You are well on the road to enlightenment.

Some of the best photographic work today is a hybrid mixture.
Irving Penn would be using any and all means of perfecting his prints.. he was obsessive in his experimentations.

Though using an all analoque method of producing platinums, silver or other processes it totally acceptable.
If I could lug a 20 x24 film camera around and make contacts directly from the original with contrast reducing and expansion masks on top I would also think be hard to beat.
This is just not practical for me, to consider physically and financially, also even though I use an 8x10 camera, I prefer looking at larger prints so I do need at some times to go the hybrid route.

I have tried discussing the merits of the hybrid process here and basically most of the APUG community does not want to hear about it and that is ok with me.

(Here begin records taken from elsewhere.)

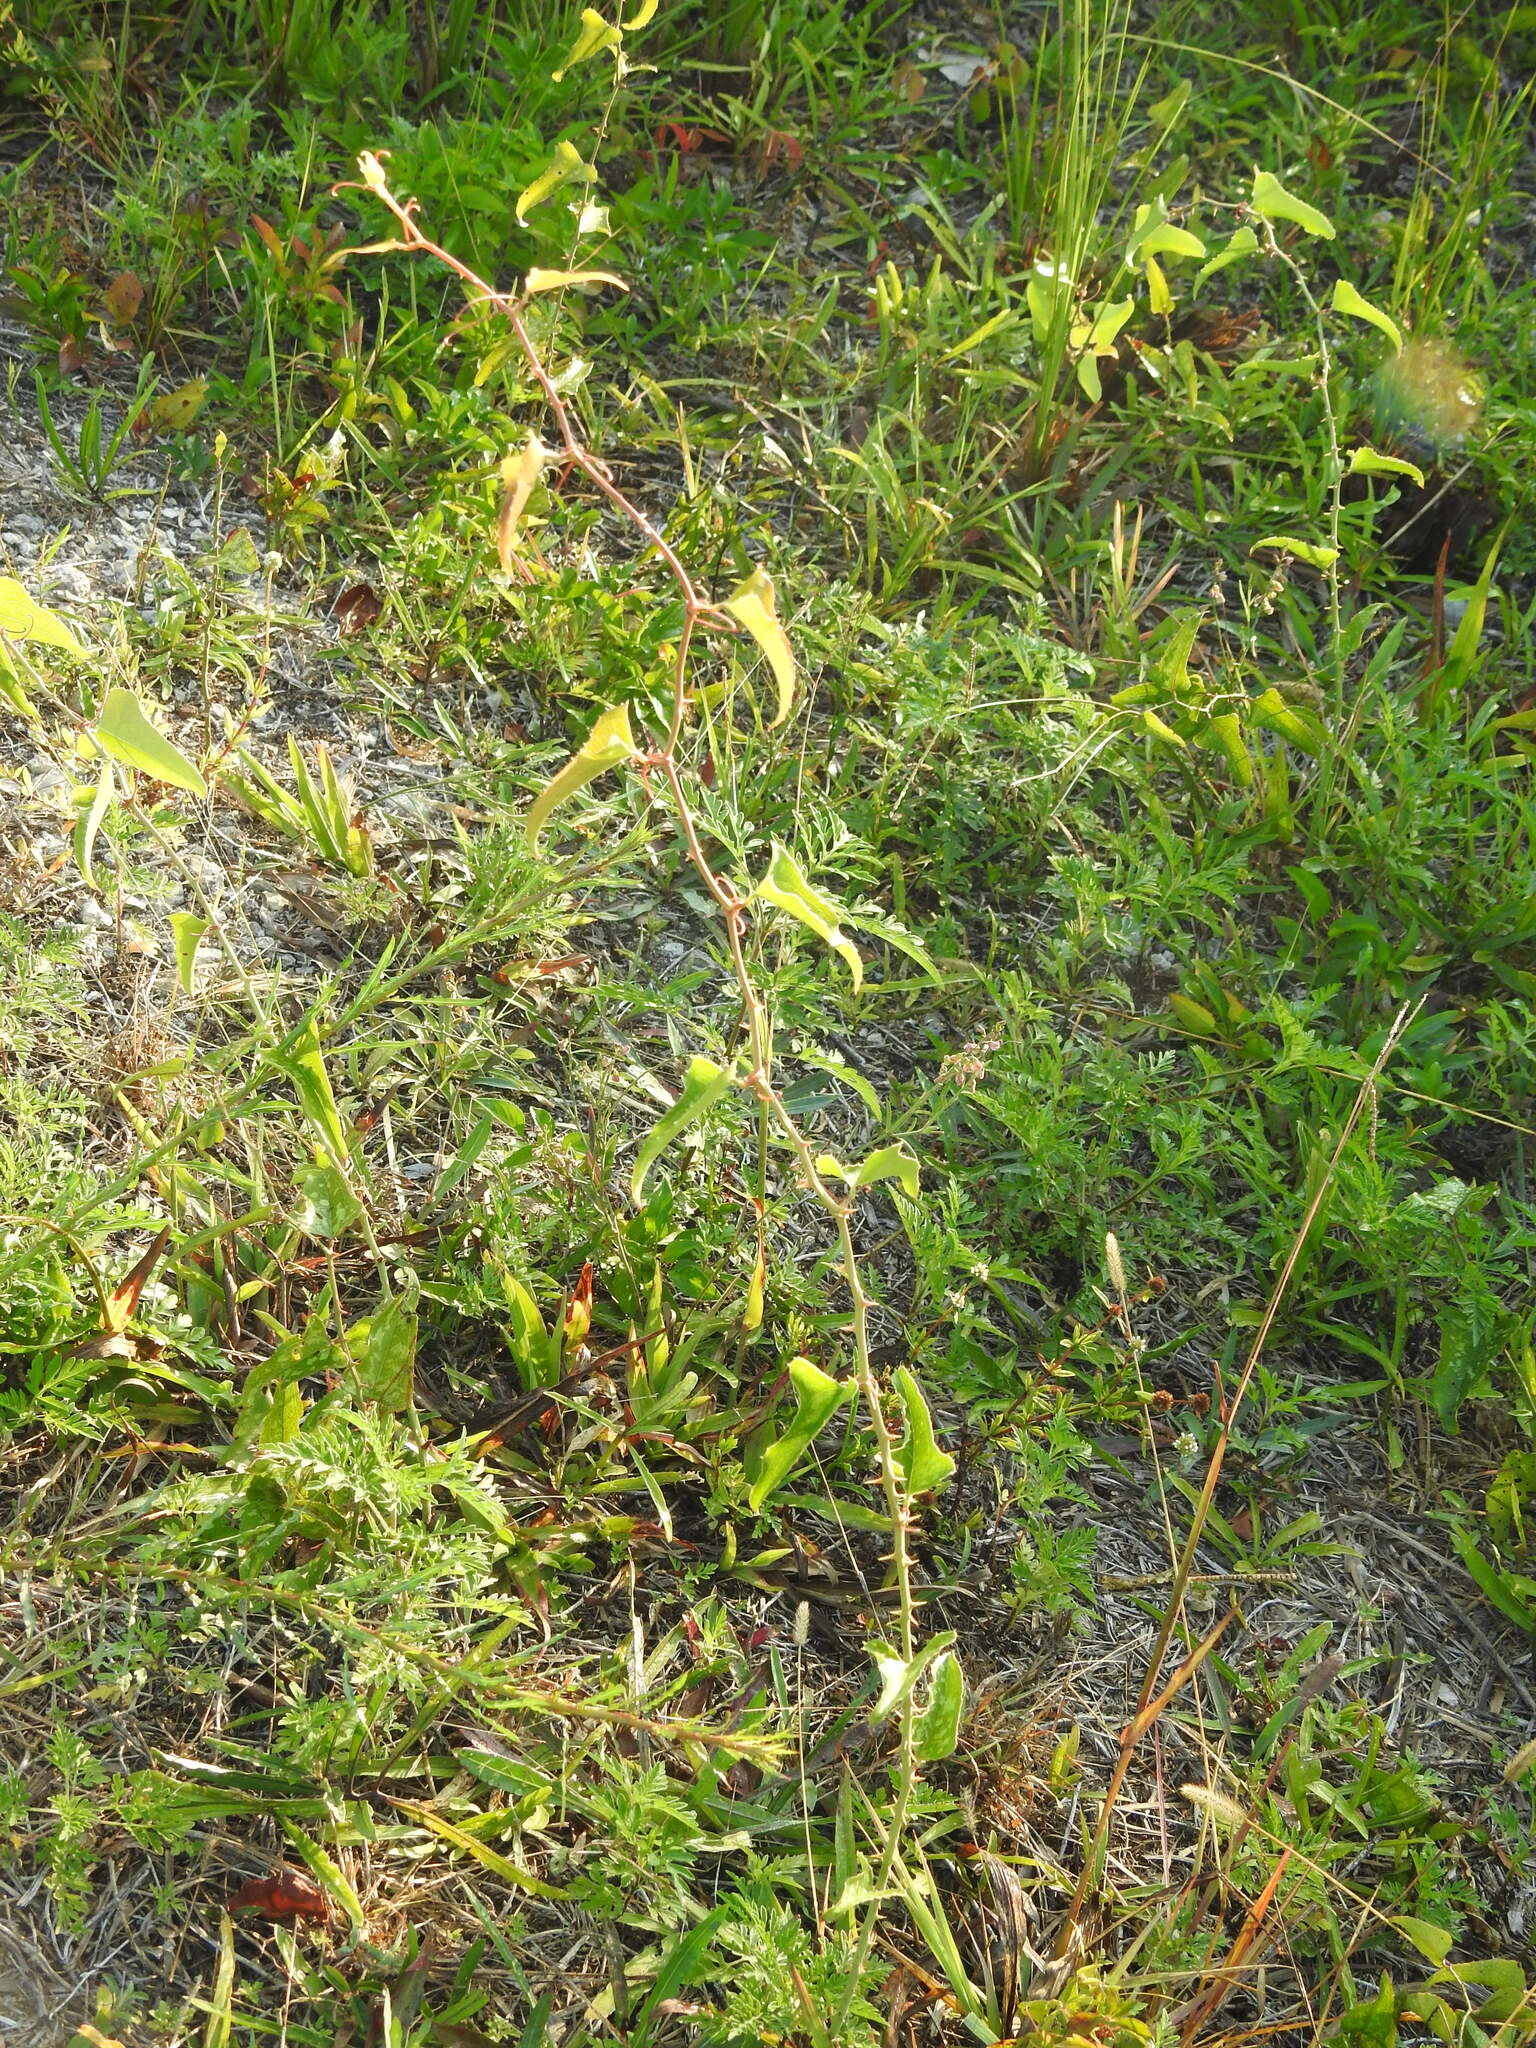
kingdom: Plantae
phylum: Tracheophyta
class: Liliopsida
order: Liliales
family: Smilacaceae
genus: Smilax
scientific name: Smilax bona-nox
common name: Catbrier
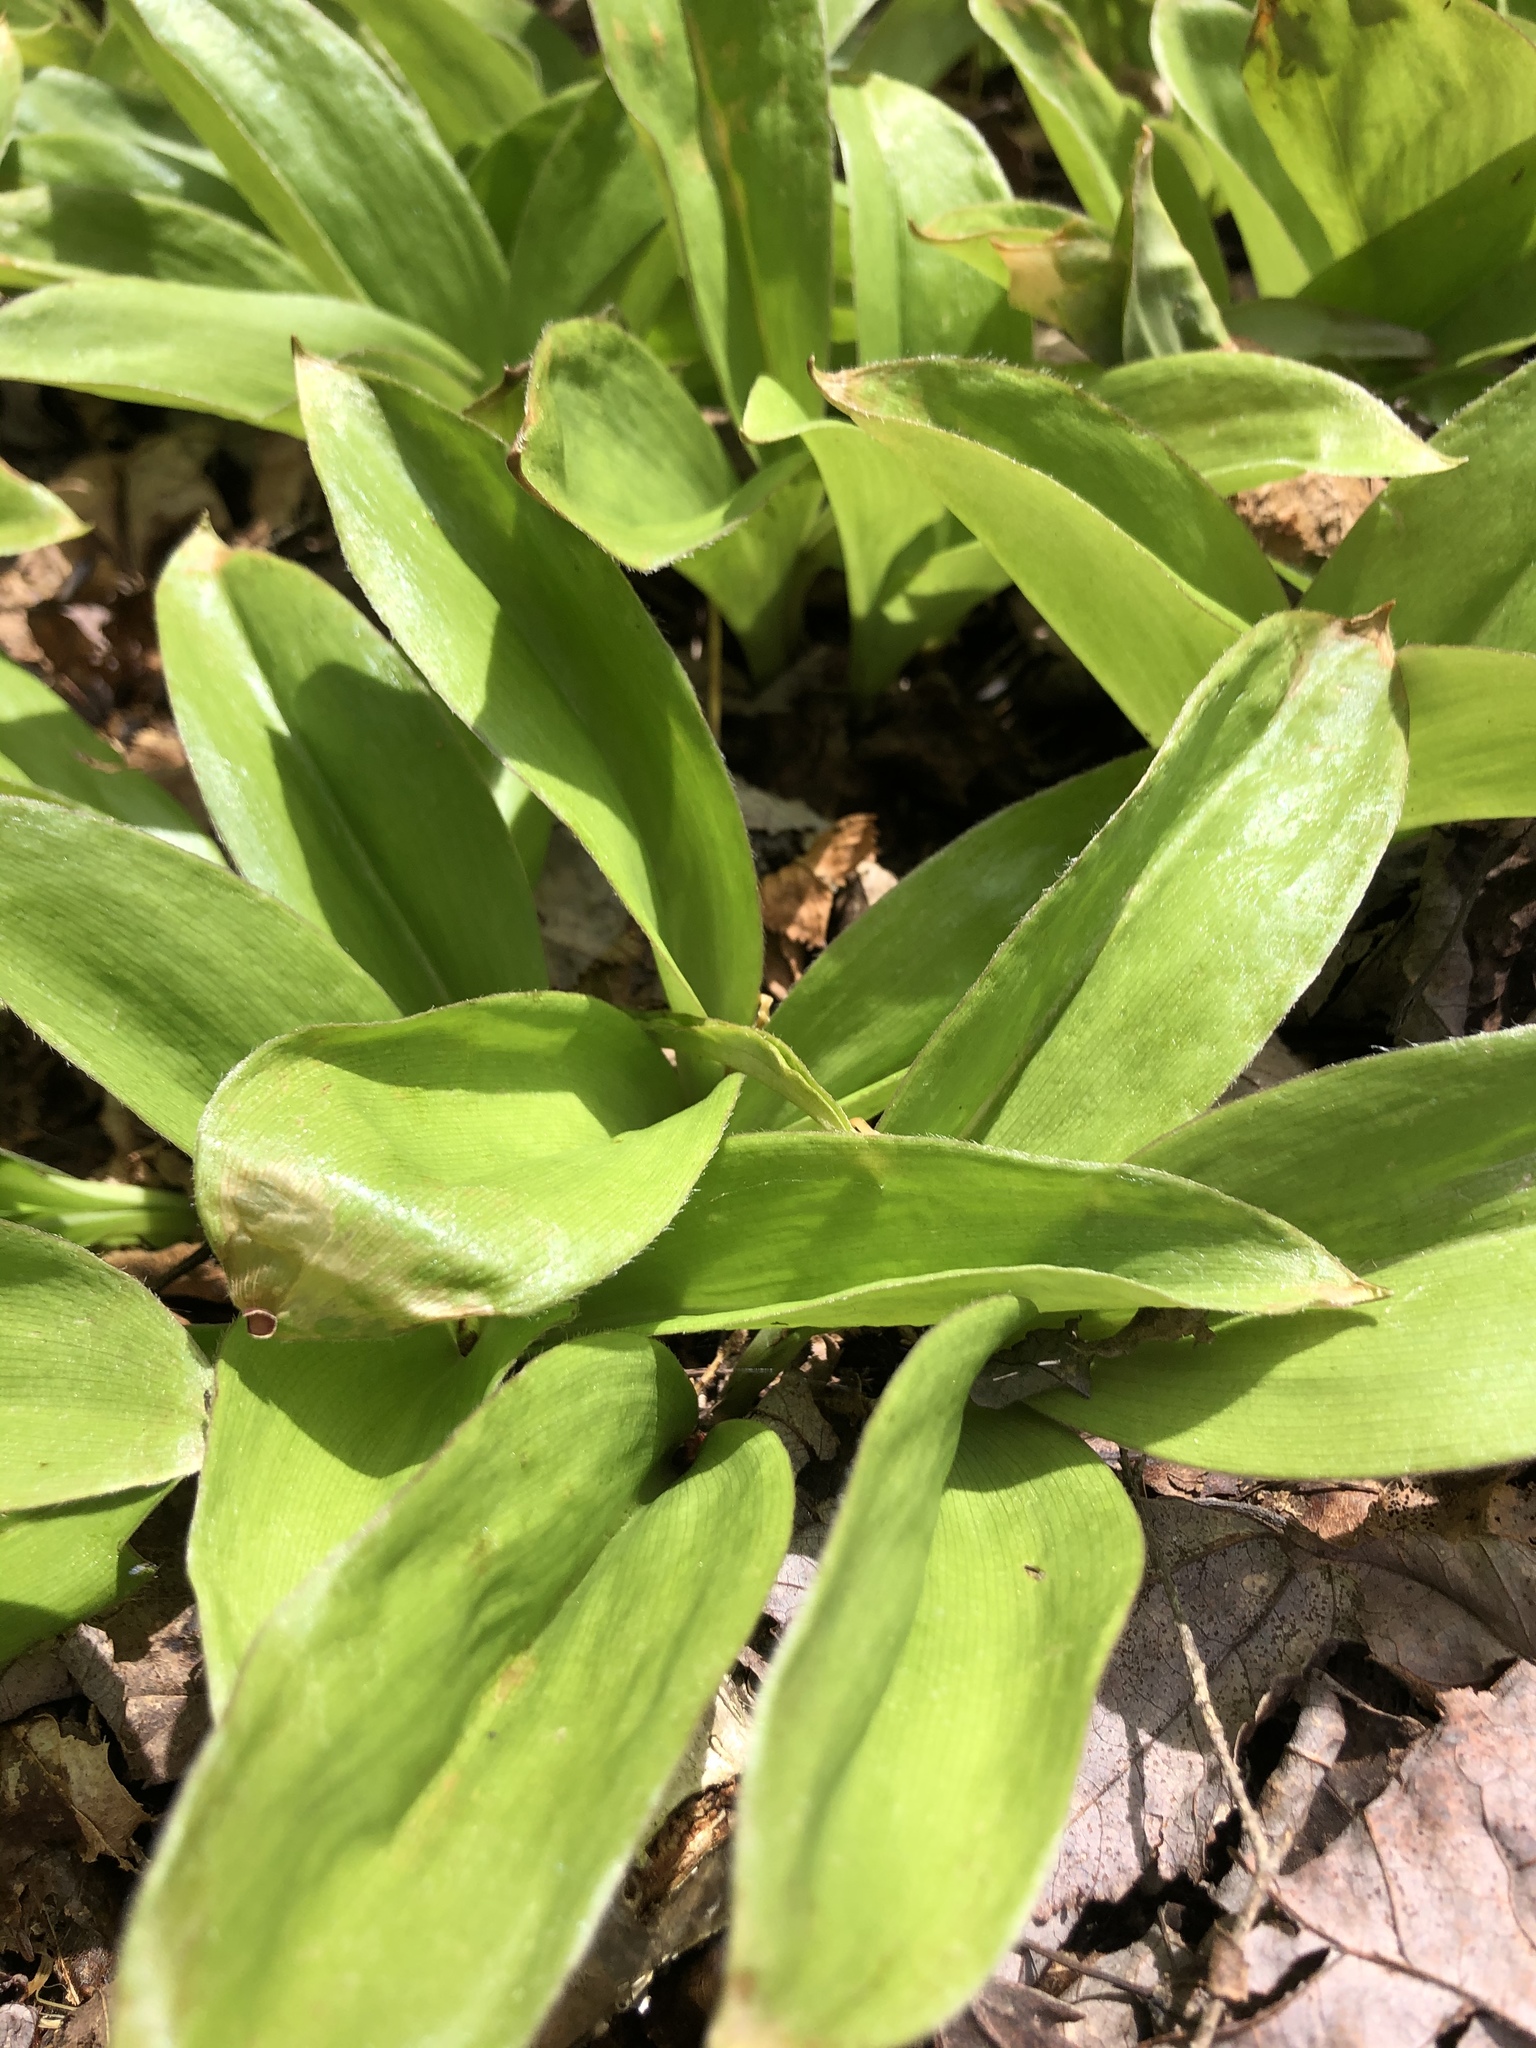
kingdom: Plantae
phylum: Tracheophyta
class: Liliopsida
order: Liliales
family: Liliaceae
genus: Clintonia
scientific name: Clintonia borealis
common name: Yellow clintonia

I am not sure how far this thread will get with this dialog about hybrid .

Quote Originally Posted by Mainecoonmaniac View Post
As with most philosophical questions in life and in photography, I don't expect any "right" answers. But I've been feeling conflicted lately. I've seen beautiful platinum prints by Irving Penn and other old time photographers and I know that older prints are purely an analog process. I've just started to explore the world of alternative process that require contact printing.
Just recently within the past 10 years, the world of computers and inkjet prints have fueled a Renaissance of platinum and palladium printing. I personally don't think there's a difference in quality of a print done with a well made digital neg and an analog neg. Correct me if I'm wrong.

I'm mainly a film shooter but also shoot with a digital camera. I have some beautiful shot in digital that I'd like to print in palladium and some analog negs that I have to scan to enlarge for larger palladium prints. My gut feeling is not to reject an image because It's shot in digital nor be a slave to the analog process by contact printing original negs.

I'm posting this thread to start a dialog about the philosophy of platinum/palladium printing and the hybrid methods.